Comp111: Operating Systems
Classroom Exercise 14 Answers
Queues and Little's Laws
Fall 2017

A two-stage pipeline is a queueing system in which two independent M/M/1 queues with processing rates μ1 and μ2 are connected in series:

The input to the pipeline is a stream of requests whose inter-arrival rate is λ.

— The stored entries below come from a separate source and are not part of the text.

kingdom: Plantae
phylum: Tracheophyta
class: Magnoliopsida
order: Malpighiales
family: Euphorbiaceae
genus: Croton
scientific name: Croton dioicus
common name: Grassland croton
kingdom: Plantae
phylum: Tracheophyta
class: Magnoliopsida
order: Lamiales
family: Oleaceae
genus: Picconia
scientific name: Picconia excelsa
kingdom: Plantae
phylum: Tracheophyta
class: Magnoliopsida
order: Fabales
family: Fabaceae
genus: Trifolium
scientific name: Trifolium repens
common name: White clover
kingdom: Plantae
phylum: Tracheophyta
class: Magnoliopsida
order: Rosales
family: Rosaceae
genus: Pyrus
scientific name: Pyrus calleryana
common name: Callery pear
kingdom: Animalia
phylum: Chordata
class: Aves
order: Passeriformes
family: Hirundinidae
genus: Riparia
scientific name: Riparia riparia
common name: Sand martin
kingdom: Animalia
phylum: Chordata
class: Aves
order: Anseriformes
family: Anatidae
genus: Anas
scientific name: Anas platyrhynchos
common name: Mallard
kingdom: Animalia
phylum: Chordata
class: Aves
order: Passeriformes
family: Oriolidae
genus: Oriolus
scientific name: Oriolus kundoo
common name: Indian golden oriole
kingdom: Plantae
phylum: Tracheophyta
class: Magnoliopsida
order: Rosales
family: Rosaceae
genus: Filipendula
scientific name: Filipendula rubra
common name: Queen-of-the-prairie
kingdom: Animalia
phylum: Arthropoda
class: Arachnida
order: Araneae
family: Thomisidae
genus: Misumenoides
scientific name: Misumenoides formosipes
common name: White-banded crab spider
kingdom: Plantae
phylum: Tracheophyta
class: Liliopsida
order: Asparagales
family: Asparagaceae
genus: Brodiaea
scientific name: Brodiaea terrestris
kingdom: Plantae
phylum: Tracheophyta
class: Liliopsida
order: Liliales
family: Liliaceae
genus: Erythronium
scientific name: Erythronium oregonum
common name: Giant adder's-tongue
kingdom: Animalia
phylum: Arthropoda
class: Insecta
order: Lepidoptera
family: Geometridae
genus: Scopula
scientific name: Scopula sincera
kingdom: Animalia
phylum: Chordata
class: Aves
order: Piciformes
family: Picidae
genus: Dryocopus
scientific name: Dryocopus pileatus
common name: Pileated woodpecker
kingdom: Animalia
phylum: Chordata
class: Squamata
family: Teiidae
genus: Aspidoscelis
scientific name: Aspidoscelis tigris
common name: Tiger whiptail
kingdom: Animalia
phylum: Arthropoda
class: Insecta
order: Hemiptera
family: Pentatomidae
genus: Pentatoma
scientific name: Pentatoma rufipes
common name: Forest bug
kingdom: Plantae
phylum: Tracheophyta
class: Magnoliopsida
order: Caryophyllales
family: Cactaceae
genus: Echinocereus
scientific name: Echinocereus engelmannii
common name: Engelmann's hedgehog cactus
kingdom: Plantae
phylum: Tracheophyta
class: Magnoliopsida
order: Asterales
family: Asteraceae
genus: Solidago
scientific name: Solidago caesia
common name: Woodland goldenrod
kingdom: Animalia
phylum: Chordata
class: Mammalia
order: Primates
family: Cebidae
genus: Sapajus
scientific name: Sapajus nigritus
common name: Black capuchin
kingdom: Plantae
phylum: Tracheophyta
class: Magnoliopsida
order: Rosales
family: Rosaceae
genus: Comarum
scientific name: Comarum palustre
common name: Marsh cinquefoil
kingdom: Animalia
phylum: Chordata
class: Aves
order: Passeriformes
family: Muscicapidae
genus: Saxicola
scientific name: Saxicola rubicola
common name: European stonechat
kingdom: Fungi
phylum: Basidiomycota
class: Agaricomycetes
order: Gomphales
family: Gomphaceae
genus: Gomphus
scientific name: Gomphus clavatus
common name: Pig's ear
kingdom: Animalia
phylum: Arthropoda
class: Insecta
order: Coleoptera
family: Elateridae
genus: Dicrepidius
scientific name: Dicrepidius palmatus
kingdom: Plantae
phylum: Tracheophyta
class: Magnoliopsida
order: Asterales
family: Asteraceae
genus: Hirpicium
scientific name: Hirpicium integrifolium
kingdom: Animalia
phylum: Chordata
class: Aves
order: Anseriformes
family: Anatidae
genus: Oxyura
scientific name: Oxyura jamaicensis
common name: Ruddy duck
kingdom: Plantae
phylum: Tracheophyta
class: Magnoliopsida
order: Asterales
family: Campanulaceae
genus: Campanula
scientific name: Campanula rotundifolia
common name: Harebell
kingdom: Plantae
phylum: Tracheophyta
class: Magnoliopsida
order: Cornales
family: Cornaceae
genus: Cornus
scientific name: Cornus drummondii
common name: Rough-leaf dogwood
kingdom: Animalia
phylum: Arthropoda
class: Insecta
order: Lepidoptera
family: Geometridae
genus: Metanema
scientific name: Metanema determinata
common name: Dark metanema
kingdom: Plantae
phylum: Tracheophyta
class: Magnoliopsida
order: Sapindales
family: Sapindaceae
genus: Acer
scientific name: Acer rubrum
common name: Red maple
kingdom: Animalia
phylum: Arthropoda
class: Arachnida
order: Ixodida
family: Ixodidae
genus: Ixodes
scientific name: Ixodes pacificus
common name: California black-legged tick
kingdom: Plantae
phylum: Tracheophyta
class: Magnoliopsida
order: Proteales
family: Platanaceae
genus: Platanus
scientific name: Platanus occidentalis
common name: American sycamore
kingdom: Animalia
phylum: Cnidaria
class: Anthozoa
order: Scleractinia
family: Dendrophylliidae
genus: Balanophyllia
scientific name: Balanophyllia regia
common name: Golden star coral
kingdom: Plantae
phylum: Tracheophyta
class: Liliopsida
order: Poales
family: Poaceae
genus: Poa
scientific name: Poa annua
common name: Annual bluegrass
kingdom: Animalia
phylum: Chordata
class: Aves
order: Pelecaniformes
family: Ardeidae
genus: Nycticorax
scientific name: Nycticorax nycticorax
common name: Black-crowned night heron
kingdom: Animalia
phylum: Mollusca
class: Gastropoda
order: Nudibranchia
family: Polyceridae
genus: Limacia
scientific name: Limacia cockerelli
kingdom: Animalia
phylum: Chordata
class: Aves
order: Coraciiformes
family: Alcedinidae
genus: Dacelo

  1. Recall that a single-queue system is in balance only if λ/μ<1. Under what conditions is this two-queue system in balance? Why?
    Answer: We need both queues to behave, which means that we require both λ/μ1 < 1 and λ/μ2 < 1.
  2. If a system is in balance, the output rate = the input rate. But is it possible for a system to be in balance if the middle rate in the above (between the two queues) does not match the input rate? Why?
    Answer: Suppose the rates for the second and third edges are λ2 and λ3. Since the second queue is in balance, λ3 must equal λ2. But we also know that for the whole system to be in balance, λ3 must equal λ Thus λ2 must equal λ.
  3. Recall that for a single M/M/1 queue, the average jobs in system is p/(1-p), where p=λ/μ. What is the average waiting time between request and response for the two-queue system above? Hint: by Little's law, waiting time * arrival rate = jobs in system.
    Answer: The wait time is the sum of the individual wait times, which is (for each queue) jobs in system / arrival rate. Thus the time for the composite system is p1/(1-p1)/λ + p2/(1-p2)/λ where p1=λ/μ1 and p2=λ/μ2.
  4. Suppose that we observe that average jobs in system for μ1 and μ2 are 3 and 4, respectively and that the wait time for a request to travel through the pipeline is 2 seconds. What is the average arrival rate λ?
    Answer: By Little's law, 3/λ + 4/λ = 2 seconds, so that λ = 7/2 = 3.5 requests per second.
  5. (Advanced) We have seen that a two-rate source is equivalent to a single-rate source whose (inter-arrival) rate is the sum. Is a two-queue pipeline with task completion rates μ1 and μ2 equivalent to a single M/M/1 queue with some task completion rate μ? Why or why not?
    Answer: No. We would have to have some μ depending upon μ1 and μ2 for which the total time in system p1/λ(1-p1) + p2/λ(1-p2) = p/λ(1-p), where p=λ/μ and pi=λ/μi. A little algebra will convince you that any expression for μ contains λ, which means that it is impossible to choose a μ depending upon only μ1 and μ2.
  6. (Advanced) In class I have suggested that no real system satisfies the queueing assumptions and that all queueing results are approximations. I did not describe the kind of approximation. In particular, consider the M/M/1 result that the mean jobs in system are p/(1 - p), where p=λ/μ. Given that inter-arrival times are not exponential, and processing is not memoryless, Is this figure too high or too low? Why?
    Answer: We know that the way "real life" differs is that
    1. Job processing is not independent, which increases processing time.
    2. Arrivals are not independent; there are flash crowds.
    Both of these increase processing time. So the prediction from theory is a lower bound for jobs in system.